Article Preview
Top1. Introduction
An important indicator of code quality is compliance with naming conventions (interchangeably referred to as naming style or naming guidelines). Usually, these conventions consist of a set of programming practices or rules such as “class name should start with a capital C” or “do not use underscore with the method/function name”. With modern programming languages, developers’ compliance with these conventions is optional in the sense that programs that violate the conventions can still be functionally and syntactically correct. However, compliance with naming conventions is essential to ensure that software is understandable and readable and thus more likely to be reusable and maintainable (Elish and Offutt 2001; Galin, 2004). From the perspective of the software industry, developers are encouraged to apply such conventions because software is rarely maintained or reviewed for its whole life by the original author, especially within the open source model. In fact, names in the programs represent defined concepts because they connect the source code to the problem domain (Binkley et al. 2013; Caprile and Tonella 2000). This is important because every code reader may infer different meanings from the code depending on naming and other conventions, despite the architecture and design of the code (Green and Ledgard 2011).

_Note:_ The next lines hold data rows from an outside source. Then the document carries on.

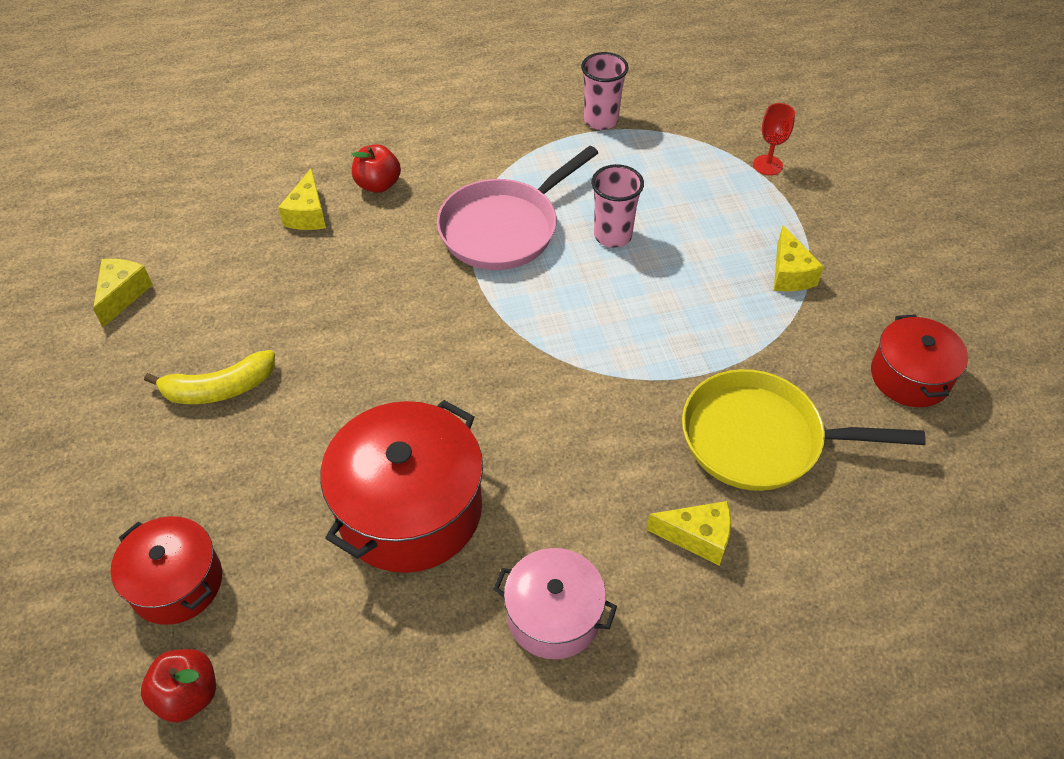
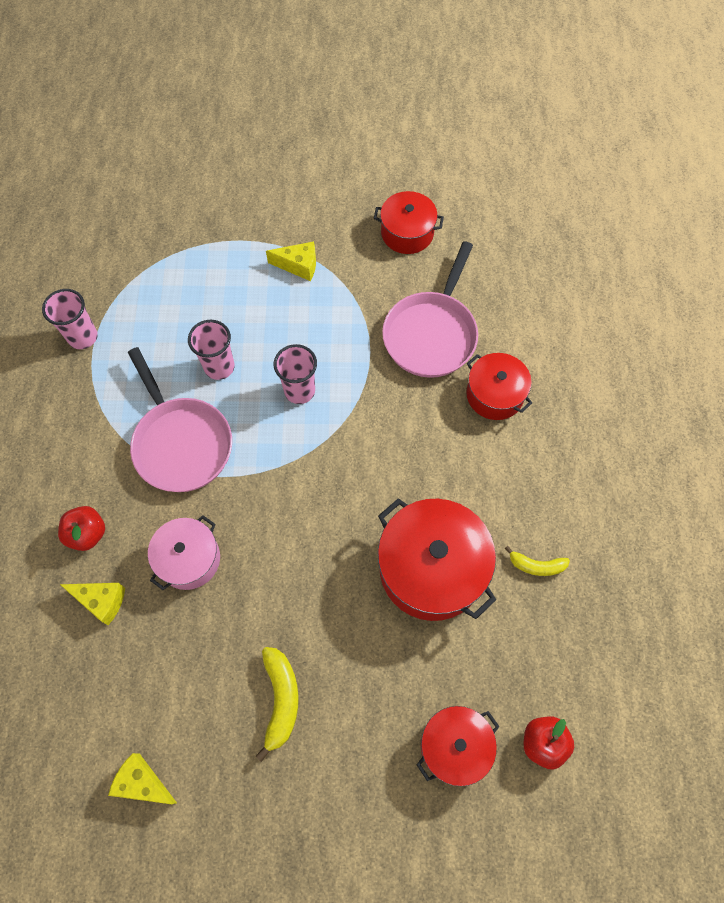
camera: 75 degrees left, 15 degrees up
(444, 642) = (536, 565): none -> yellow banana
(554, 615) = (531, 494): pink pot -> pink pot (189, 559)
(612, 316) = (299, 391): none -> pink cup
(697, 537) = (494, 394): yellow cheese -> red pot
(761, 439) = (431, 333): yellow pan -> pink pan
(767, 165) = (185, 239): red goblet -> none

The consequences of violating these conventions in one place would lead to damaged program readability in numerous other places; thus, there is a real comprehension cost when names are not chosen carefully (Butler et al. 2009; Butler et al. 2010). As an example, the meaning of a method that returns the variable detect may take some time to understand. Using more words and underscores (e.g., detect_bad_sector) would remove the violation and clarify the method’s objective. Another example that highlights the importance of naming conventions comes from the variable lcf_name. This may also take considerable time to identify unless we discover that the developer prefixes the variable names with a tag that indicates the type of data and scope they hold. For example, lcf_name indicates that the f_name variable has local scope (l) and character data type (c). With such a notation (called Hungarian (Wang et al. 2014)), it becomes much worse once we know that any programming language has several data types and different scopes. Compared with the past, making the program names easily understandable has become a necessity because programming currently is a team-based activity rather than an individual experience. Several studies have noted the importance of careful naming (Caprile and Tonella 2000; Butler et al. 2009; Lawrie et al. 2006; Rilling and Klemola 2003).
To the best of our knowledge, there is no study available to determine how well code complies with the language naming conventions. In this study, we conducted an experiment to fill this gap empirically for the Java and C# programming languages. Our choice of these languages resulted not only from their widespread use but also from their early attention to the naming convention issue; the founders of the languages (Microsoft for C# and Sun Microsystems/Oracle for Java) defined a single naming guideline for the entire programming language (Sun Microsystems 1999; Pradeep 2008; Jasonall 2008; DoFactory website). Herein, 120 arbitrarily selected open source Java and C# classes were evaluated with respect to naming conventions. The next section describes the naming conventions of Java and C# that were studied. Section 3 describes the design and planning of the experiment. The experimental results are analysed and discussed in section 4. Section 5 describes the study’s limitations and the threats to its validity. In section 6, we present an overview of the related work in this area. A conclusion and plans for future work are presented in section 7.